One of the benefits of having a comprehensive estate plan is to plan for incapacity. There are several different types of documents to include in in an estate plan that can help estate planners prepare for if they become incapacitated and cannot direct their medical or financial affairs.
How to make a plan for incapacity
Making a plan for incapacity can be done during the estate planning process. Documents the estate planner can include in their estate plan related to incapacity are:
- Power of attorney for financial affairs: While the estate planner is incapacitated, if they have a power of attorney for financial affairs in place, the agent designated in the power of attorney will be able to conduct their financial affairs on their behalf. The agent will have the authority to pay their bills, file tax returns, mortgage and sell real estate, make financial decisions for the estate planner and address any other financial matters described in the power of attorney.

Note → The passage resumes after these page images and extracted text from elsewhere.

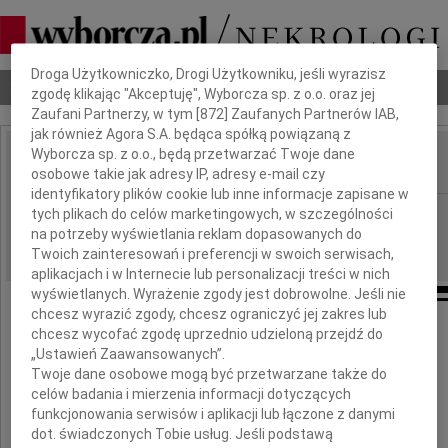
Dbamy o Twoją prywatność
Droga Użytkowniczko, Drogi Użytkowniku, jeśli wyrazisz
Nekrologi
Odeszli
Poradnik pogrzebowy
zgodę klikając "Akceptuję", Wyborcza sp. z o.o. oraz jej
Zaufani Partnerzy, w tym [
872
] Zaufanych Partnerów IAB,
jak również Agora S.A. będąca spółką powiązaną z
Wyborcza sp. z o.o., będą przetwarzać Twoje dane
osobowe takie jak adresy IP, adresy e-mail czy
IMIĘ I NAZWISKO:
identyfikatory plików cookie lub inne informacje zapisane w
Lublin
tych plikach do celów marketingowych, w szczególności
REGION:
na potrzeby wyświetlania reklam dopasowanych do
19.10.2010
DATA EMISJI:
Twoich zainteresowań i preferencji w swoich serwisach,
aplikacjach i w Internecie lub personalizacji treści w nich
wyświetlanych. Wyrażenie zgody jest dobrowolne. Jeśli nie
chcesz wyrazić zgody, chcesz ograniczyć jej zakres lub
Panu
chcesz wycofać zgodę uprzednio udzieloną przejdź do
„Ustawień Zaawansowanych”.
Andrzejowi Klimkowskiemu
Twoje dane osobowe mogą być przetwarzane także do
celów badania i mierzenia informacji dotyczących
Sędziemu Sądu Okręgowego w Lublinie
funkcjonowania serwisów i aplikacji lub łączone z danymi
dot. świadczonych Tobie usług. Jeśli podstawą
wyrazy głębokiego współczucia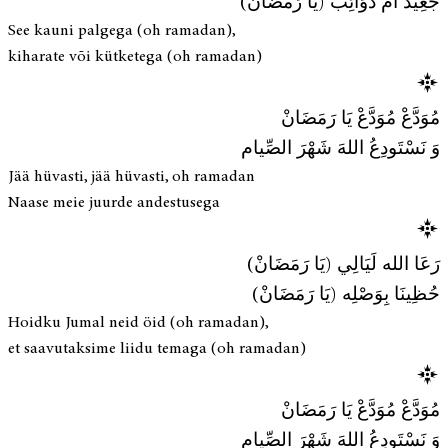
جَعِيد أَمْ ذَوَائِبْ (يَا رَمَضَانْ)
See kauni palgega (oh ramadan),
kiharate või kütketega (oh ramadan)
مُوَدَّعْ مُوَدَّعْ يَا رَمَضَانْ
وَ نَسْتَودِعُ اللهَ شَهْرَ الصِّيام
Jää hüvasti, jää hüvasti, oh ramadan
Naase meie juurde andestusega
رَعَا الله لَيَالِي (يَا رَمَضَانْ)
حُظِينَا بِوَصْلِه (يَا رَمَضَانْ)
Hoidku Jumal neid öid (oh ramadan),
et saavutaksime liidu temaga (oh ramadan)
مُوَدَّعْ مُوَدَّعْ يَا رَمَضَانْ
وَ نَسْتَودِعُ اللهَ شَهْرَ الصِّيام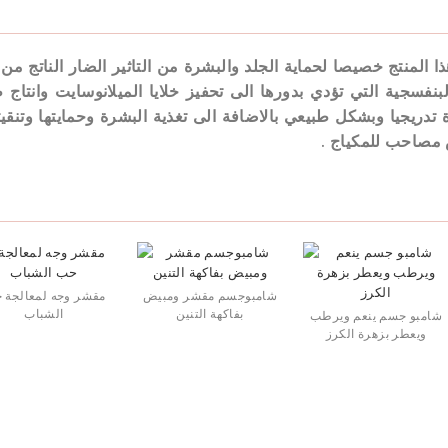
ا المنتج خصيصا لحماية الجلد والبشرة من التاثير الضار الناتج م
بنفسجية التي تؤدي بدورها الى تحفيز خلايا الميلانوسايت وانتاج
 تدريجيا وبشكل طبيعي بالاضافة الى تغذية البشرة وحمايتها وتنقي
مصاحب للمكياج .
شامبوجسم مقشر ومبيض
مقشر وجه لمعالجة 
بفاكهة التنين
الشباب
شامبو جسم ينعم ويرطب
ويعطر بزهرة الكرز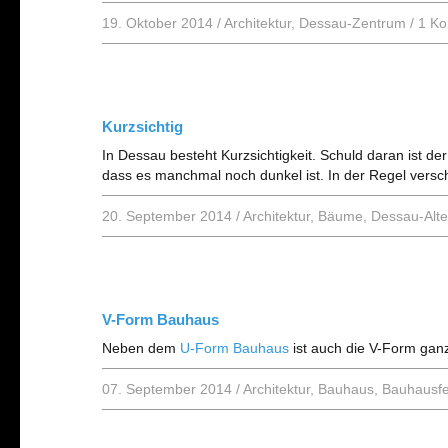
19. Oktober 2014
/
Architektur
,
Dessau-Zentrum
/
1 K
Kurzsichtig
In Dessau besteht Kurzsichtigkeit. Schuld daran ist de
dass es manchmal noch dunkel ist. In der Regel versc
20. September 2014
/
Architektur
,
Bäume
,
Dessau-Alt
V-Form Bauhaus
Neben dem
U-Form Bauhaus
ist auch die V-Form ganz
07. September 2014
/
Architektur
,
Bauhaus
,
Bauhausfe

- Power of attorney for medical affairs: If the estate planner becomes incapacitated and has a power of attorney for medical affairs in place, it will allow the agent designated in it to direct the estate planner’s medical affairs. Sometimes the term advance healthcare directive is also used.

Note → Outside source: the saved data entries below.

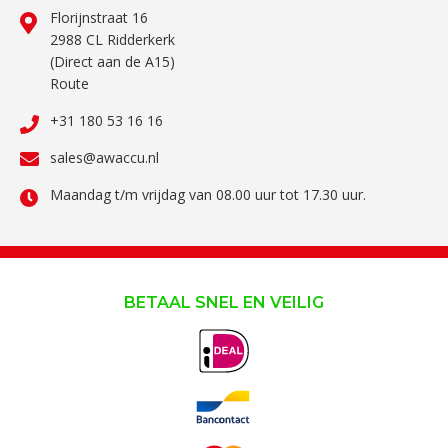
Florijnstraat 16
2988 CL Ridderkerk
(Direct aan de A15)
Route
+31 180 53 16 16
sales@awaccu.nl
Maandag t/m vrijdag van 08.00 uur tot 17.30 uur.
BETAAL SNEL EN VEILIG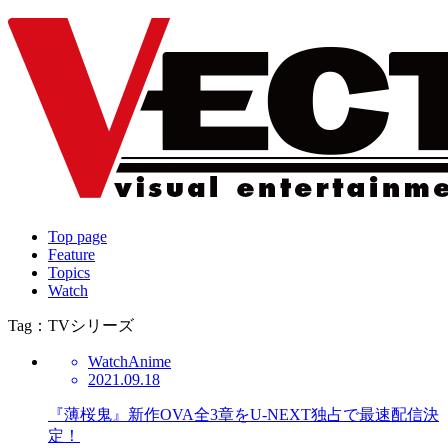
Top page
Feature
Topics
Watch
Tag：TVシリーズ
Watch
Anime
2021.09.18
『薄桜鬼』新作OVA全3章をU-NEXT独占で最速配信決
定！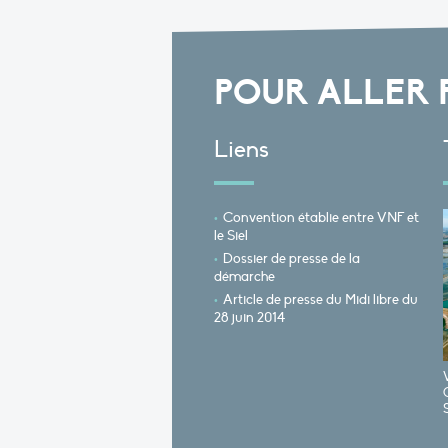
POUR ALLER 
Liens
Convention établie entre VNF et
le Siel
Dossier de presse de la
démarche
Article de presse du Midi libre du
28 juin 2014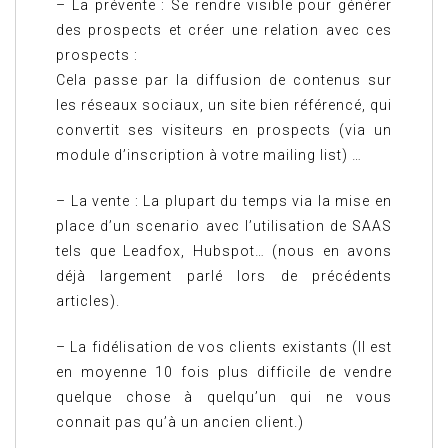
– La prévente : Se rendre visible pour générer
des prospects et créer une relation avec ces
prospects :
Cela passe par la diffusion de contenus sur
les réseaux sociaux, un site bien référencé, qui
convertit ses visiteurs en prospects (via un
module d’inscription à votre mailing list) …
– La vente : La plupart du temps via la mise en
place d’un scenario avec l’utilisation de SAAS
tels que Leadfox, Hubspot… (nous en avons
déjà largement parlé lors de précédents
articles).
– La fidélisation de vos clients existants (Il est
en moyenne 10 fois plus difficile de vendre
quelque chose à quelqu’un qui ne vous
connait pas qu’à un ancien client.)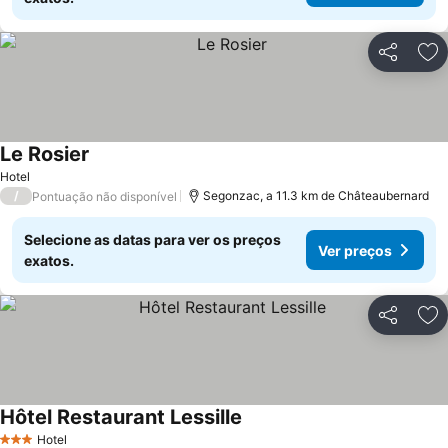
Partilhar
Ad
Le Rosier
Ver preços
Hotel
/
Segonzac, a 11.3 km de Châteaubernard
Pontuação não disponível
Selecione as datas para ver os preços
Ver preços
exatos.
Partilhar
Ad
Hôtel Restaurant Lessille
Ver preços
Hotel
3 Estrelas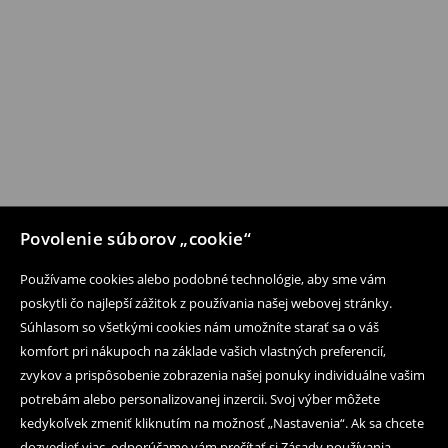
Povolenie súborov „cookie“
Používame cookies alebo podobné technológie, aby sme vám
poskytli čo najlepší zážitok z používania našej webovej stránky.
Súhlasom so všetkými cookies nám umožníte starať sa o váš
komfort pri nákupoch na základe vašich vlastných preferencií,
zvykov a prispôsobenie zobrazenia našej ponuky individuálne vašim
potrebám alebo personalizovanej inzercii. Svoj výber môžete
kedykoľvek zmeniť kliknutím na možnosť „Nastavenia“. Ak sa chcete
dozvedieť viac, odporúčame vám prečítať si Zásady používania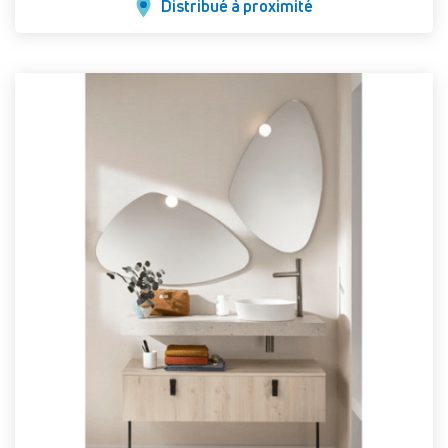
Distribué à proximité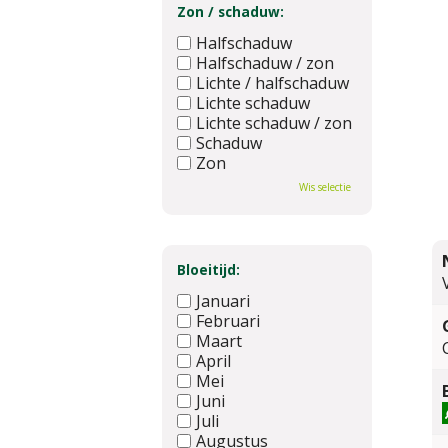
Zon / schaduw:
Halfschaduw
Halfschaduw / zon
Lichte / halfschaduw
Lichte schaduw
Lichte schaduw / zon
Schaduw
Zon
Wis selectie
Bloeitijd:
Januari
Februari
Maart
April
Mei
Juni
Juli
Augustus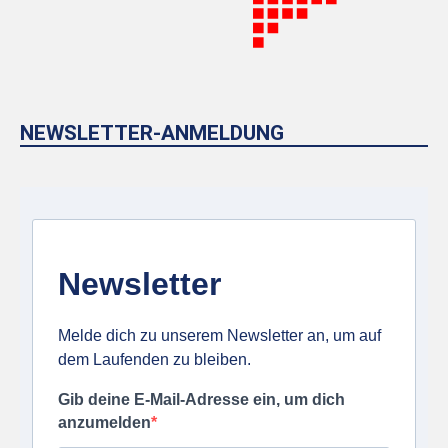
NEWSLETTER-ANMELDUNG
Newsletter
Melde dich zu unserem Newsletter an, um auf
dem Laufenden zu bleiben.
Gib deine E-Mail-Adresse ein, um dich
anzumelden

- Living will: A living is used to specify the types of medical care, such as life-sustaining and end-of-life medical care and treatment, the estate planner wants to receive or does not want to receive.
- Revocable living trust: A revocable living trust can also be used to manage the estate planner’s medical and financial affairs if they are incapacitated.
An incapacity plan can benefit both the estate planner and their family during an exceptionally difficult time. For that reason, estate planners should know what to consider including as they are developing theirs.